Chegado à Terra Santa, o Cavaleiro fez o percurso normal dos peregrinos: «Visitou um por um os lugares santos. Rezou no Monte do Calvário e no Jardim das Oliveiras, lavou a sua cara nas águas do Jordão e viu, no luminoso Inverno da Galileia, as águas azuis do lago de Tiberíade. Procurou nas ruas de Jerusalém, no testemunho mudo das pedras, o rasto de sangue e sofrimento que ali deixou o Filho do Homem perseguido, humilhado e condenado. E caminhou nos montes da Judeia, que um dia ouviram anunciar o mandamento novo do amor.

Quando chegou o dia de Natal, ao fim da tarde, o Cavaleiro dirigiu-se para a gruta de Belém. (..)

Então desceu sobre ele uma grande paz e uma grande confiança e, chorando de alegria, beijou as pedras da gruta.

Rezou muito, nessa noite, o Cavaleiro. Rezou pelo fim das misérias e das guerras, rezou pela paz e pela alegria do mundo. Pediu a Deus que o fizesse um homem de boa vontade, um homem de vontade clara e direita, capaz de amar os outros. E pediu também aos Anjos que o protegessem e guiassem na viagem de regresso, para que, daí a um ano, ele pudesse celebrar o Natal na sua casa com os seus» (p.8-9).

É de salientar o realce dado aos sentimentos, especialmente ao choro do Cavaleiro provocado pela emoção. Na verdade, a peregrinação «é uma viagem simultaneamente espacial-geográfica e ao interior do sujeito; ou seja, é uma sacralização simultânea do espaço e do indivíduo» (LOPES, 1989, cit. por Donizete, ibidem).

Ao contrário da viagem de ida, a de regresso é demorada, pois o Cavaleiro foi desafiado a percorrer um “caminho de descoberta”, ao mesmo tempo que as dificuldades encontradas e “tentações” a que é sujeito põem à prova a sua fé e a fidelidade à sua palavra e aos valores da família, presentes na promessa inicial.

Depois de uma tempestade inicial, que o fez vacilar – «Não voltarei a ver a minha terra» (p.10) –, surge o convite do comerciante veneziano, sugerindo-lhe que desviasse a sua rota para poder conhecer toda a riqueza cultural das principais cidades italianas: «Assim atravessarás o Norte da Itália e conhecerás as belas e ricas cidades cuja fama enche a Europa» (p.11).

Aceite o desafio, depois de Ravena, descobriu Veneza e toda a sua beleza («Nunca o Cavaleiro tinha imaginado que pudesse existir no mundo tanta riqueza e tanta beleza» (p.12), ouvindo a apaixonante história de Vanina e Guidobaldo, onde se afirmam os valores humanos da liberdade e do amor contra os preceitos e preconceitos sociais e familiares.

Neste ambiente, teve o inesperado convite do negociante, verdadeira tentação à sua fidelidade:

«— Não partas. Fica comigo. Associa-te aos meus negócios e estabelece a tua vida aqui. (…)

— Não (…). Tenho de partir. Prometi à minha mulher, aos meus filhos, aos meus parentes e criados que estaria com eles no próximo Natal» (p. 19).

=======

* Lista de tarefas
1 > Transcreva, por favor, palavra por palavra, o trecho do texto sobre o Cavaleiro entre "Depois de uma" e "vida aqui. (…)", inclusive.
2 > Resuma em três frases o texto sobre o Cavaleiro.
O material apresentado a seguir é independente do texto sobre o Cavaleiro.

=======

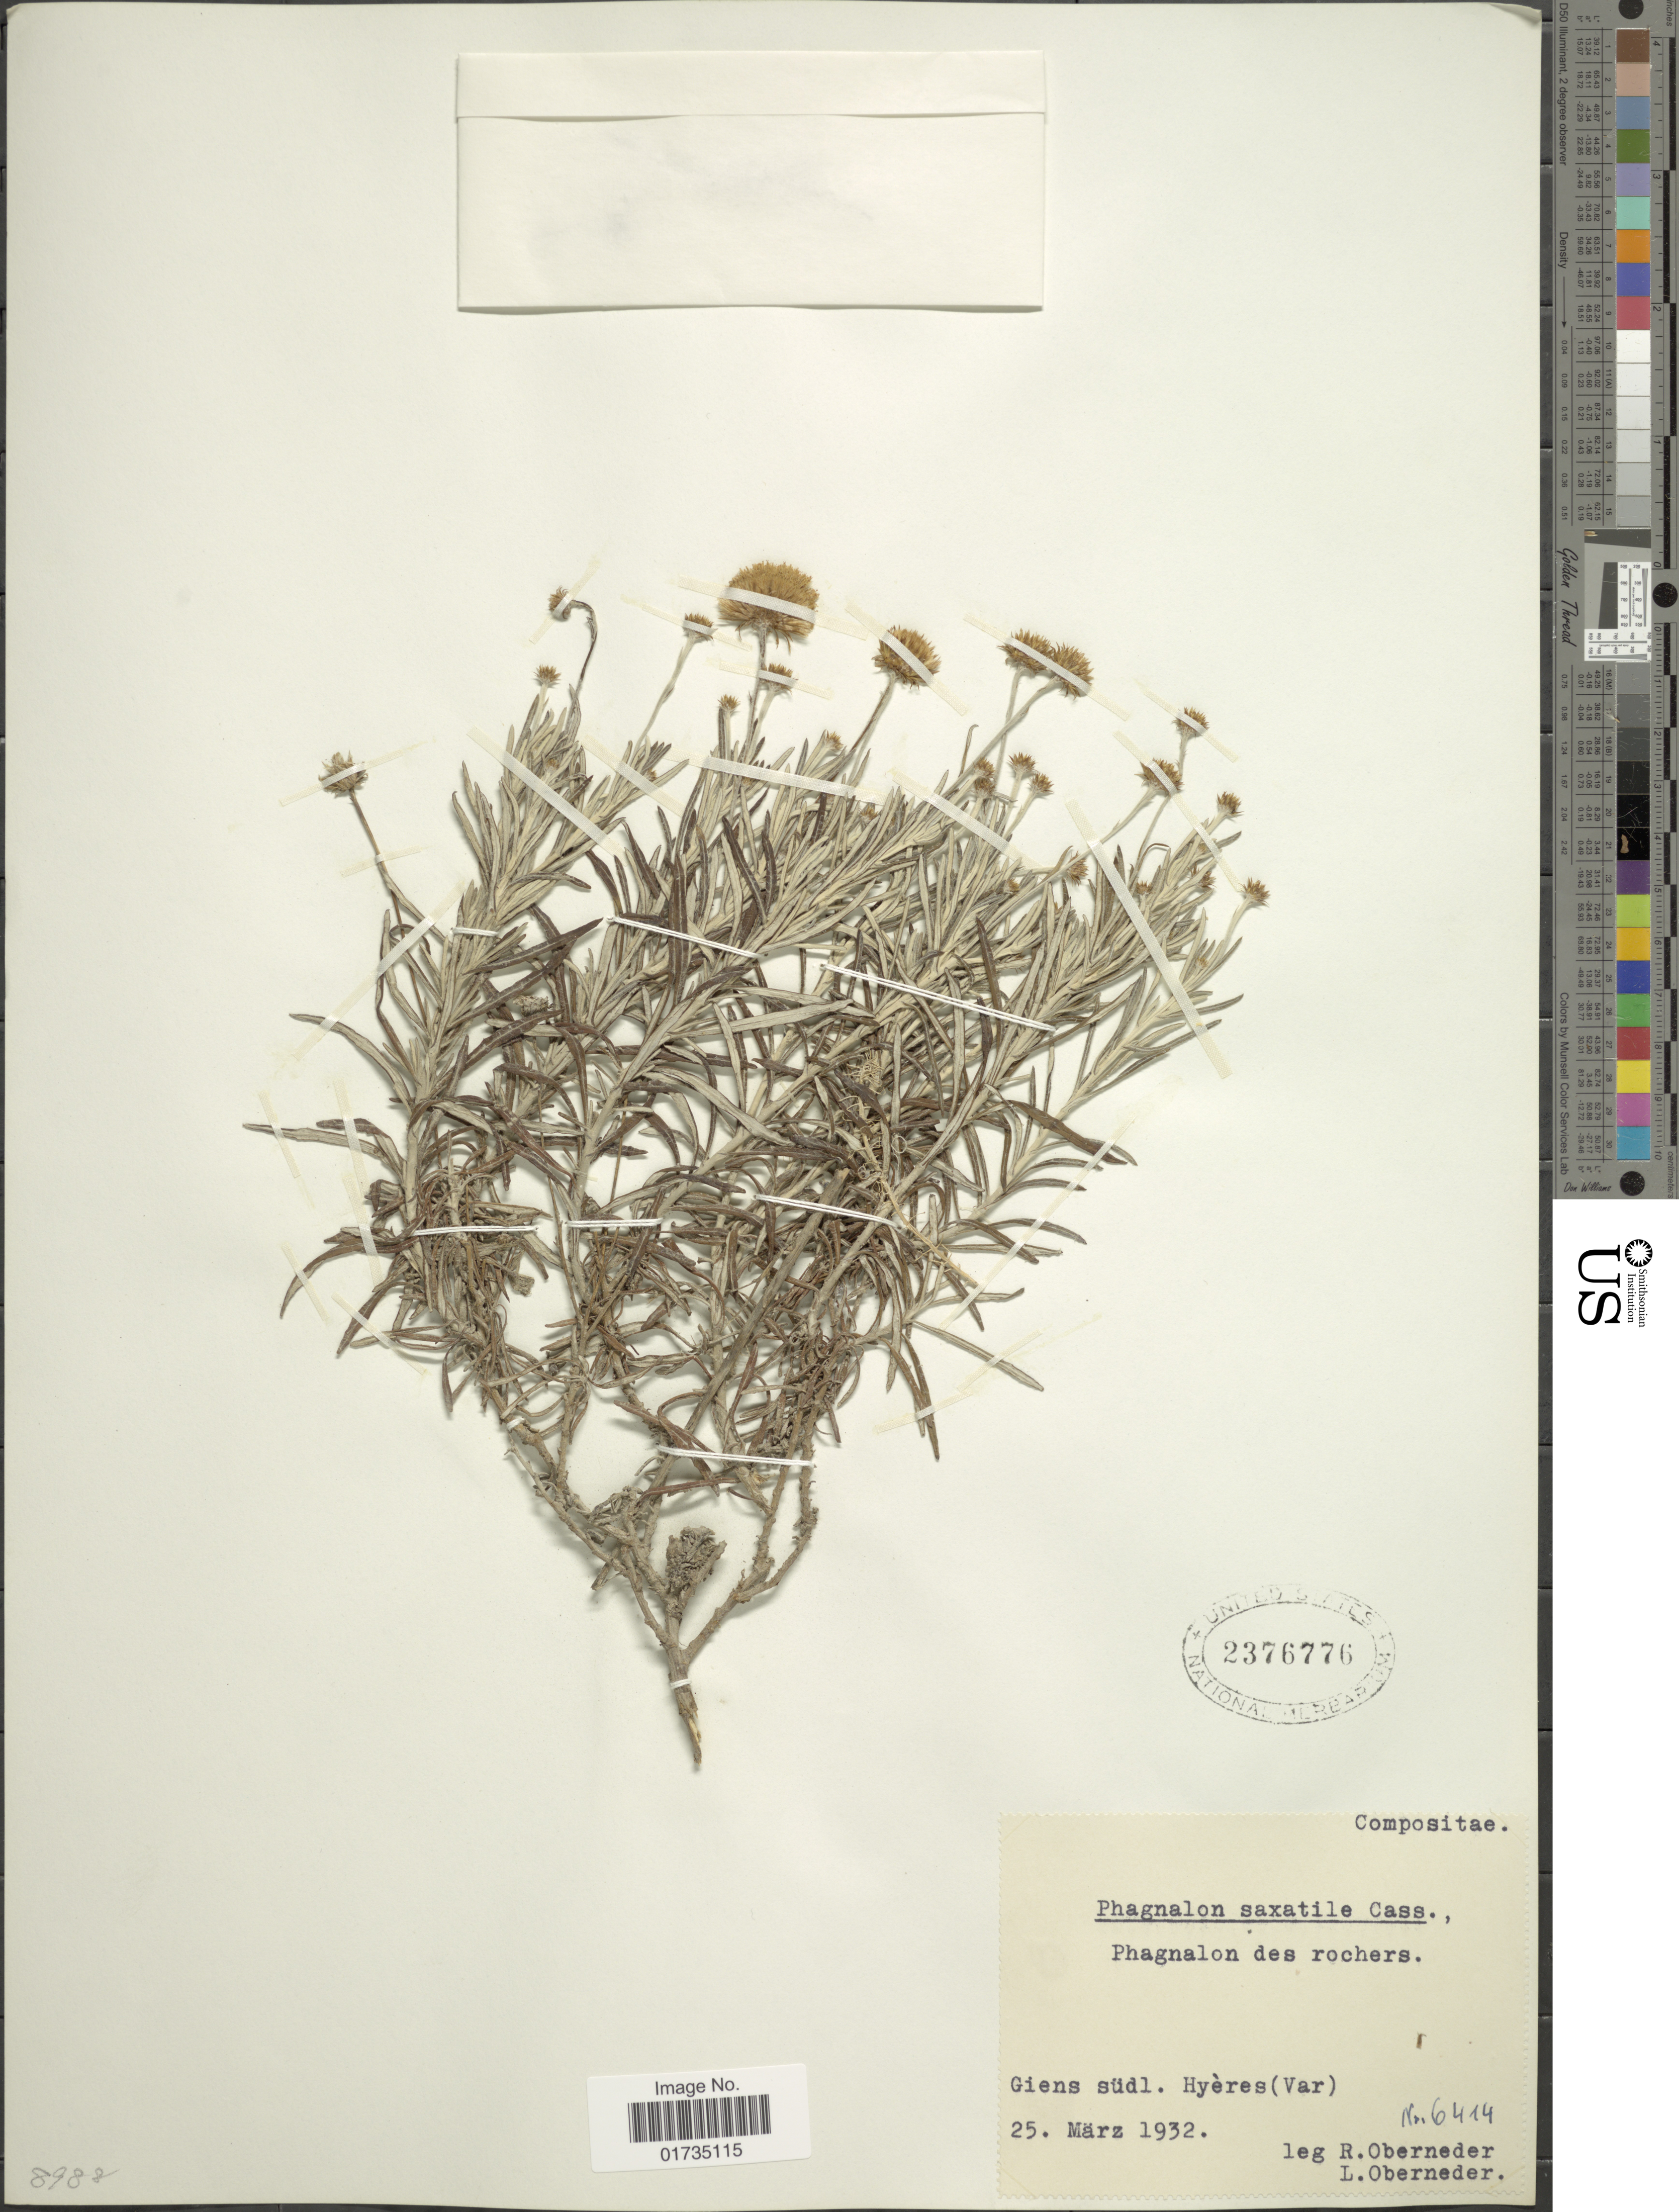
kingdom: Plantae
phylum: Tracheophyta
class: Magnoliopsida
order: Asterales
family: Asteraceae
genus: Phagnalon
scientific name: Phagnalon saxatile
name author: Cass.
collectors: R. Oberneder & L. Oberneder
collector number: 6414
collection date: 1932-03-25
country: France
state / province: Provence-Alpes-Côte d'Azur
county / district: Var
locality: Giens sudl. Hyeres (Var)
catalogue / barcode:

=======

* Respostas
1 >
Depois de uma tempestade inicial, que o fez vacilar – «Não voltarei a ver a minha terra» (p.10) –, surge o convite do comerciante veneziano, sugerindo-lhe que desviasse a sua rota para poder conhecer toda a riqueza cultural das principais cidades italianas: «Assim atravessarás o Norte da Itália e conhecerás as belas e ricas cidades cuja fama enche a Europa» (p.11).

Aceite o desafio, depois de Ravena, descobriu Veneza e toda a sua beleza («Nunca o Cavaleiro tinha imaginado que pudesse existir no mundo tanta riqueza e tanta beleza» (p.12), ouvindo a apaixonante história de Vanina e Guidobaldo, onde se afirmam os valores humanos da liberdade e do amor contra os preceitos e preconceitos sociais e familiares.

Neste ambiente, teve o inesperado convite do negociante, verdadeira tentação à sua fidelidade:

«— Não partas. Fica comigo. Associa-te aos meus negócios e estabelece a tua vida aqui. (…)

2 > Chegado à Terra Santa, o Cavaleiro visitou os lugares santos e, no dia de Natal, rezou na gruta de Belém pela paz do mundo e pediu proteção para poder celebrar o Natal seguinte em casa com os seus. A viagem de regresso é demorada, e as dificuldades e "tentações" que encontra põem à prova a sua fé e a fidelidade à promessa feita à família. Depois de uma tempestade, aceitou o convite de um comerciante veneziano para conhecer as cidades italianas, mas, em Veneza, recusou o convite de um negociante para ficar e associar-se aos seus negócios, porque prometera estar com a família no próximo Natal.